My Lords, perhaps I could seek some clarification from the noble Baroness. As I understood it, the noble Lord, Lord Harris of Haringey, moved this amendment in the context of new-build—that was certainly the sense I got. A number of the examples that the noble Baroness, Lady Smith, has outlined appear to relate to the retrofit of existing buildings. The two are not the same. We have 23 million to 24 million houses in the country, of which new-build is a tiny proportion at any given moment. If we are talking about the application of Secured by Design to existing buildings—in other words, retrofit—how is that going to be affected by this amendment?
Perhaps for the convenience of the Committee, I could respond very quickly. My amendment is couched in respect of planning permissions. If it is simply an alteration to an existing building that does not have a planning impact, obviously it does not apply. The purpose of this amendment—if I get really irritated by the Minister of course I will put it to a vote—is to try to get clarity as to why the Government are making this change and why they are doing something that is so potentially retrograde.

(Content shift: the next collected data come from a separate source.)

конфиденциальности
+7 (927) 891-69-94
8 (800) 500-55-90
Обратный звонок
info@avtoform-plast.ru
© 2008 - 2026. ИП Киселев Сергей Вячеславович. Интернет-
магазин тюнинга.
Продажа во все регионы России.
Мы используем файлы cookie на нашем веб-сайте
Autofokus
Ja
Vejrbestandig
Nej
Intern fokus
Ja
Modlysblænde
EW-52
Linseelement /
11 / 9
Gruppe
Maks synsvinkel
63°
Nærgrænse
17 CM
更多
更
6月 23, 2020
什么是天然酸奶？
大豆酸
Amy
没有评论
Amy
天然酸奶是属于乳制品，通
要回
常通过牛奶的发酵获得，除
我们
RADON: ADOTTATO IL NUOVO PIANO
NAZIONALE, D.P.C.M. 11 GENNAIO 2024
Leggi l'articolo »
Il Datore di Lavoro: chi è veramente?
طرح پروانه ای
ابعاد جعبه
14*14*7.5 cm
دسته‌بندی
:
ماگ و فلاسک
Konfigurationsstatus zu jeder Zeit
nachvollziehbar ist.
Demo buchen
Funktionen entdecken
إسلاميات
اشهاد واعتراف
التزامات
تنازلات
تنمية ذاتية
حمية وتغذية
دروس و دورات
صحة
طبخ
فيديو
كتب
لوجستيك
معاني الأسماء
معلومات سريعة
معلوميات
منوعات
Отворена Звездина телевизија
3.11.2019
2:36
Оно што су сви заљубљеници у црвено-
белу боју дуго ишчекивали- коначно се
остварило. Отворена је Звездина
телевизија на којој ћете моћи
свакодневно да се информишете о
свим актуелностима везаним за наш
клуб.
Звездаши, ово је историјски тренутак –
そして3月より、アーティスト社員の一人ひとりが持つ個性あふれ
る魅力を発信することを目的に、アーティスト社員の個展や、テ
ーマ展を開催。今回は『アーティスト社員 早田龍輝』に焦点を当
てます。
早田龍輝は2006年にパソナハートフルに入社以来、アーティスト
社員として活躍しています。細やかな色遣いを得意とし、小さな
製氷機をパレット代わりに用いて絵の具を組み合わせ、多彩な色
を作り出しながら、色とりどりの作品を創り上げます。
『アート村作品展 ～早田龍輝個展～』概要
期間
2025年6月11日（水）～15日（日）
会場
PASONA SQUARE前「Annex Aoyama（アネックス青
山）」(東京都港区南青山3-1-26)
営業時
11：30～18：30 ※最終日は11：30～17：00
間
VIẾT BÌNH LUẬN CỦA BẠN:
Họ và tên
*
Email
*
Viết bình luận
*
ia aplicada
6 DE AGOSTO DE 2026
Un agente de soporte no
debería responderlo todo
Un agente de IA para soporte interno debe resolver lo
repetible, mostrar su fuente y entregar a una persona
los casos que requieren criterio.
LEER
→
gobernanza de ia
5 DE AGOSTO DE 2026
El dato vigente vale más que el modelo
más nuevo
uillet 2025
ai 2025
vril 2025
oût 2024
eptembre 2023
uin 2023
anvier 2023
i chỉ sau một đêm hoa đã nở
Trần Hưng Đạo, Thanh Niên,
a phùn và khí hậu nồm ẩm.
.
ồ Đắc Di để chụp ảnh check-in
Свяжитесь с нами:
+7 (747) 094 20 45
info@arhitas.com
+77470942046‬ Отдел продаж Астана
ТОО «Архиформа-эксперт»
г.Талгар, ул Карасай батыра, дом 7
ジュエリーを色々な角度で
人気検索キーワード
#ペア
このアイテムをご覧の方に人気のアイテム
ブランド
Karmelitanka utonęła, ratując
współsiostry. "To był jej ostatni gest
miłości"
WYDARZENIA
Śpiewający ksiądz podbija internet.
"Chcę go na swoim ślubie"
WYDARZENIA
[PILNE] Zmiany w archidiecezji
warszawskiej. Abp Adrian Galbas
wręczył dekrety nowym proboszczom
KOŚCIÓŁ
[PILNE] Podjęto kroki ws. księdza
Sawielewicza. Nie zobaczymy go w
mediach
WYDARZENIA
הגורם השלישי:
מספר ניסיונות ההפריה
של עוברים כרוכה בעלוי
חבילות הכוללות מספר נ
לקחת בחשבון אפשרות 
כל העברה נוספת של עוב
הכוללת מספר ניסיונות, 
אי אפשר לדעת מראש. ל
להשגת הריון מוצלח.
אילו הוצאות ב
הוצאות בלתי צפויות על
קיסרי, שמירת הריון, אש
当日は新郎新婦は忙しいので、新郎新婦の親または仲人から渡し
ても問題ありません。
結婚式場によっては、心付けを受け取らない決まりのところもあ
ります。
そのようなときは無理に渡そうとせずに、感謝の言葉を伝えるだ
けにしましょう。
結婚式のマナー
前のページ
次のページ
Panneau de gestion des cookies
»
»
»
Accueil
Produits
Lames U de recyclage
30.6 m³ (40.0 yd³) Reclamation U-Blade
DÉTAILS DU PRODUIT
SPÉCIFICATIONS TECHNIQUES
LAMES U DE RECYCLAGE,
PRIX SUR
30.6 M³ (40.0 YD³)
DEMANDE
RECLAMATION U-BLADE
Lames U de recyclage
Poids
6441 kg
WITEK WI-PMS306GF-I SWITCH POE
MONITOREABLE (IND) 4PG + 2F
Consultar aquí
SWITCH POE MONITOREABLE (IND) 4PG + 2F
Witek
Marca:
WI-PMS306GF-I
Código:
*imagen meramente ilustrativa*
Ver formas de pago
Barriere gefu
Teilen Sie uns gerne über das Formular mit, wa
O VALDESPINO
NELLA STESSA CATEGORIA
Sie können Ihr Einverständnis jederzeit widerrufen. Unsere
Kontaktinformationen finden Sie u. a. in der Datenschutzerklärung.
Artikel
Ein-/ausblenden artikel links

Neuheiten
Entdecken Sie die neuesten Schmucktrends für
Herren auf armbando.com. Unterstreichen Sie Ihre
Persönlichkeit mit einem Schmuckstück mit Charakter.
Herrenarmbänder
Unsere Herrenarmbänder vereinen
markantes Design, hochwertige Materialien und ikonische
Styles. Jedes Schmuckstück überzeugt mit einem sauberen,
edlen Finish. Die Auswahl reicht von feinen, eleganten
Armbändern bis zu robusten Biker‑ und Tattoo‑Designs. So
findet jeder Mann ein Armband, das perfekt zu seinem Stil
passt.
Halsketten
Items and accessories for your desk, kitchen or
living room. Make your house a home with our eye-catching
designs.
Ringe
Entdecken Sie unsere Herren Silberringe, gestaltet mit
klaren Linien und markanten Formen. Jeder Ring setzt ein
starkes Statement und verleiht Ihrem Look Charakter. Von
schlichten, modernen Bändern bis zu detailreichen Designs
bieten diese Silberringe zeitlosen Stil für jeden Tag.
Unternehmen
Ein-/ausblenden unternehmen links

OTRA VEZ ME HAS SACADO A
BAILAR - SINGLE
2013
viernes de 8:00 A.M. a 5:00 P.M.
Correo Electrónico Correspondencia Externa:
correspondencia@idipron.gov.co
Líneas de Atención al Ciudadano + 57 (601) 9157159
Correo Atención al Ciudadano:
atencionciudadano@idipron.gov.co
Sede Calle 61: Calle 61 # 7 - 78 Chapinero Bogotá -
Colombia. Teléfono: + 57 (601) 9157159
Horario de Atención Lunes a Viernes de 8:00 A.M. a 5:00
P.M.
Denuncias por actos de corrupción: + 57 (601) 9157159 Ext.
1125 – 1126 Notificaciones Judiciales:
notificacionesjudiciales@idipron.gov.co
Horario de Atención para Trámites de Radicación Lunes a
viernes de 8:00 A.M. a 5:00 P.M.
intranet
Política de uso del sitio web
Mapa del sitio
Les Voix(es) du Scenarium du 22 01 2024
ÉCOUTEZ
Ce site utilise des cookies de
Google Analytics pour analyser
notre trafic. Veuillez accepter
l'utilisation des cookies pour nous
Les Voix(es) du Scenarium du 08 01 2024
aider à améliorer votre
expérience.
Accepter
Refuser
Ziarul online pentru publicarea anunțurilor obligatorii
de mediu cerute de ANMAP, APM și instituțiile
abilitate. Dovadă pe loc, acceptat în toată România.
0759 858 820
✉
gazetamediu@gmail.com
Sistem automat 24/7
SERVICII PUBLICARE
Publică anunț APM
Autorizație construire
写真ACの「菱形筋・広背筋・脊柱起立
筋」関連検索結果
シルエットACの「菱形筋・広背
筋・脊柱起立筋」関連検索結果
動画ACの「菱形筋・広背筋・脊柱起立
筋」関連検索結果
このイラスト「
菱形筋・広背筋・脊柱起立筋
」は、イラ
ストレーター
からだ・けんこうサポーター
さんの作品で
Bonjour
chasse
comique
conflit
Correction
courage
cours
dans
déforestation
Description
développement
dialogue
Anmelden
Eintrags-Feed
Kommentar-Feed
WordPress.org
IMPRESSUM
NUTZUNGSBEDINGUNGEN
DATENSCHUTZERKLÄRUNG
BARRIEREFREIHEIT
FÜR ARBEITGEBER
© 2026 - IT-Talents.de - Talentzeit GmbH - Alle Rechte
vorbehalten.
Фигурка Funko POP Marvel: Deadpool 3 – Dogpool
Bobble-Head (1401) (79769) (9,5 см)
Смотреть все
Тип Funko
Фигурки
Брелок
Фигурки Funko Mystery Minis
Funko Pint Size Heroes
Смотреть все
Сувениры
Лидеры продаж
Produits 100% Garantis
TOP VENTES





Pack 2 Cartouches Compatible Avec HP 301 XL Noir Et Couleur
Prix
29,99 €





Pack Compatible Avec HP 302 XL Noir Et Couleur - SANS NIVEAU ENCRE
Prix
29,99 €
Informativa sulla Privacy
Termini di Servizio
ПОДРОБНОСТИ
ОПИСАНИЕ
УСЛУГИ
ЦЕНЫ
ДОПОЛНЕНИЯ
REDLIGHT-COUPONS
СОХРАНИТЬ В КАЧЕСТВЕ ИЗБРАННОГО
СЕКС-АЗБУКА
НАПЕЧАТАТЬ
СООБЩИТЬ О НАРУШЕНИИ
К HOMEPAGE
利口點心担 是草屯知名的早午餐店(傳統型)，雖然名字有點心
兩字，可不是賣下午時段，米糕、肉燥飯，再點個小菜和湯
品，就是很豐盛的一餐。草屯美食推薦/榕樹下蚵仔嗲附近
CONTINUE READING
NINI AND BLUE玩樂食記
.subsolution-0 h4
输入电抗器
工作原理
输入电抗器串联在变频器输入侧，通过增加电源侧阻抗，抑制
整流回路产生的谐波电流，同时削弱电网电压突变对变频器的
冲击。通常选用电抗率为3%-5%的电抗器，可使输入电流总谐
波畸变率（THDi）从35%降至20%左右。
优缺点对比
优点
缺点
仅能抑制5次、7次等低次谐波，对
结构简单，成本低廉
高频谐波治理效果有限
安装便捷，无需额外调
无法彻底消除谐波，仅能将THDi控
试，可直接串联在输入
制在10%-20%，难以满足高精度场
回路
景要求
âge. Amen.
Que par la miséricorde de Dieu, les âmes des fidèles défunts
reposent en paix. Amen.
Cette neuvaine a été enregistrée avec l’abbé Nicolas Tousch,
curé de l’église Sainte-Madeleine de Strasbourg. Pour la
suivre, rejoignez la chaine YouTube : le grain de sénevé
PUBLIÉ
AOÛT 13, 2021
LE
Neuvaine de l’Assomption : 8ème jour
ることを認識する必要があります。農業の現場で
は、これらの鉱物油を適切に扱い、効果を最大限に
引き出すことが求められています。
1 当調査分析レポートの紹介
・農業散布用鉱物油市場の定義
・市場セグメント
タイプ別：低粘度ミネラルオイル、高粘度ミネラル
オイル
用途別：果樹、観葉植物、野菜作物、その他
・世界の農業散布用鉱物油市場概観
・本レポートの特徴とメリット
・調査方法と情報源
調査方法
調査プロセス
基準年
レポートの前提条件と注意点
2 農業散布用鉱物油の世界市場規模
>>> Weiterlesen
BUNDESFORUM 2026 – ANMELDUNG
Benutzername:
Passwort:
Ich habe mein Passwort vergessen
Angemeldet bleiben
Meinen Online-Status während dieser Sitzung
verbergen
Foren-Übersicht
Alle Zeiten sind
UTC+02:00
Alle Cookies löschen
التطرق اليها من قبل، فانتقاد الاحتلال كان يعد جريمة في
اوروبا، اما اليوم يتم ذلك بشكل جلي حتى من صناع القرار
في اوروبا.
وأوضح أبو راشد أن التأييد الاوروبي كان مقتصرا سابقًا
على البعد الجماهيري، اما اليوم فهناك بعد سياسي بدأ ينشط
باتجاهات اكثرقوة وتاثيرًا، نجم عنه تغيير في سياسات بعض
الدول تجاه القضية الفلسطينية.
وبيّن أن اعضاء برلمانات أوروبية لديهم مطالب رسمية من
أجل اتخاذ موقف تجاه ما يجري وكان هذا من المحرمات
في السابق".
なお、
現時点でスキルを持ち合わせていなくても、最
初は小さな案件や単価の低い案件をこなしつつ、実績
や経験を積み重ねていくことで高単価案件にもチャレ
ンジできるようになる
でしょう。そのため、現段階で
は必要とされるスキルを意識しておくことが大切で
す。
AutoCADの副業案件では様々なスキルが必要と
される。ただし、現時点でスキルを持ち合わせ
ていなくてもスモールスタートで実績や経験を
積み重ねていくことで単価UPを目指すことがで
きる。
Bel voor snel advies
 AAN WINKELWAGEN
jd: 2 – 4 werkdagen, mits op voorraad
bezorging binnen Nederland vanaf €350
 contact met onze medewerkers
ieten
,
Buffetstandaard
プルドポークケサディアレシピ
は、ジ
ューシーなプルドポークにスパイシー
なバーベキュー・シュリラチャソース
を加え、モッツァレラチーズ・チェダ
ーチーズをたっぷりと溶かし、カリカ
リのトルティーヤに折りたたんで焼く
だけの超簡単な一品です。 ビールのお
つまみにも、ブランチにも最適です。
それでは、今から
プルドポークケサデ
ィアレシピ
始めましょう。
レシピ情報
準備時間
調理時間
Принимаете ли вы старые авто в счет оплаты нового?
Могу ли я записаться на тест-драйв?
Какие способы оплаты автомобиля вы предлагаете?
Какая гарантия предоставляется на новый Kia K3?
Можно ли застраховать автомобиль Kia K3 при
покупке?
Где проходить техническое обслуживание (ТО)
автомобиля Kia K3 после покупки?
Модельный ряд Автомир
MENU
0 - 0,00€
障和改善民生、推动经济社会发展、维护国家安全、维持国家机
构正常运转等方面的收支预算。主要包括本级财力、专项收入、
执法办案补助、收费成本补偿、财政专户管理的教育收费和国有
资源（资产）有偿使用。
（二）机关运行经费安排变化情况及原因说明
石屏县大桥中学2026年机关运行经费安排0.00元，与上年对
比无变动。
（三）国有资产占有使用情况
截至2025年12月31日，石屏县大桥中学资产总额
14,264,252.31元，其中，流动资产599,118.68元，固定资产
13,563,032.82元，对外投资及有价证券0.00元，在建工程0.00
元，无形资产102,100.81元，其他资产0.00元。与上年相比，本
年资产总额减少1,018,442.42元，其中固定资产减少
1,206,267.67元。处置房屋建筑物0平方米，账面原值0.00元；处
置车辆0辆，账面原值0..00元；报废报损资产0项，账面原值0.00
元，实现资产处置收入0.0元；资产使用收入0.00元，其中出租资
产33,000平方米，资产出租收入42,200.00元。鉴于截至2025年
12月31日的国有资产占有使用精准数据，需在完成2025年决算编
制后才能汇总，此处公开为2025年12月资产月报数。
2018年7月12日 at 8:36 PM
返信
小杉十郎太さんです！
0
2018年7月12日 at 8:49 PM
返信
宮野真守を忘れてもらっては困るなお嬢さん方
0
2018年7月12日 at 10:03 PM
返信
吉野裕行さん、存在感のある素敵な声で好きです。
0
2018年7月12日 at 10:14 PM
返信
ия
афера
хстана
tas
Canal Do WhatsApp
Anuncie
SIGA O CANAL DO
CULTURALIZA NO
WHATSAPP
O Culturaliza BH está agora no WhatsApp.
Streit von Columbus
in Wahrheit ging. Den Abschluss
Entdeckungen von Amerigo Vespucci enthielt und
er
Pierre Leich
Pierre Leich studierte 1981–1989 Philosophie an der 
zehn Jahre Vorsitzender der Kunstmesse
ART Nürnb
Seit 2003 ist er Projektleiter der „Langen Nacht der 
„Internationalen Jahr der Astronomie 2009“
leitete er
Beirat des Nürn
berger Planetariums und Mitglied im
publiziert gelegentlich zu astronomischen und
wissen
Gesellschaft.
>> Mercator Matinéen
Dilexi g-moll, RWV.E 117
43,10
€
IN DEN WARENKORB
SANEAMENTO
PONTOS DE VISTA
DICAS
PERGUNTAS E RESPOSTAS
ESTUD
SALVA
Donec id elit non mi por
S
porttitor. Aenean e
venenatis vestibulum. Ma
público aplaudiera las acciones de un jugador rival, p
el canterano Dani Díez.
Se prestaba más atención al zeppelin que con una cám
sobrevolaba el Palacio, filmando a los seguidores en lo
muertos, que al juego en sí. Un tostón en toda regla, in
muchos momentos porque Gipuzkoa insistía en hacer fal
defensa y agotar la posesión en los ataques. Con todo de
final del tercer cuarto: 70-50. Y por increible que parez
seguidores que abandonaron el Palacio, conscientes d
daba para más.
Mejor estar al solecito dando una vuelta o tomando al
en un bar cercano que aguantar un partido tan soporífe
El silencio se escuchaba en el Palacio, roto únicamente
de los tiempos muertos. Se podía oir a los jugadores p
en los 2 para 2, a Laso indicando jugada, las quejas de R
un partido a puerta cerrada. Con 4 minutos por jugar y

The point that the noble Earl has just made highlights why this is so dangerous. Most of the changes have happened in new buildings or major refurbishments. It is a slow burn. It has taken 20 years for the impact of these changes to be seen and felt. If you stop the higher standards, it will take another five, 10, 15 or 20 years before we see the consequences and the sorts of problems that used to exist in many estates and developments 20 or 30 years ago, which I am sure many of your Lordships will remember. That is why it is so important. Making the change now will not have an immediate effect in three months’, six months’ or 12 months’ time but it will have an effect over the next five, 10 or 20 years. That is why this change is so short-sighted.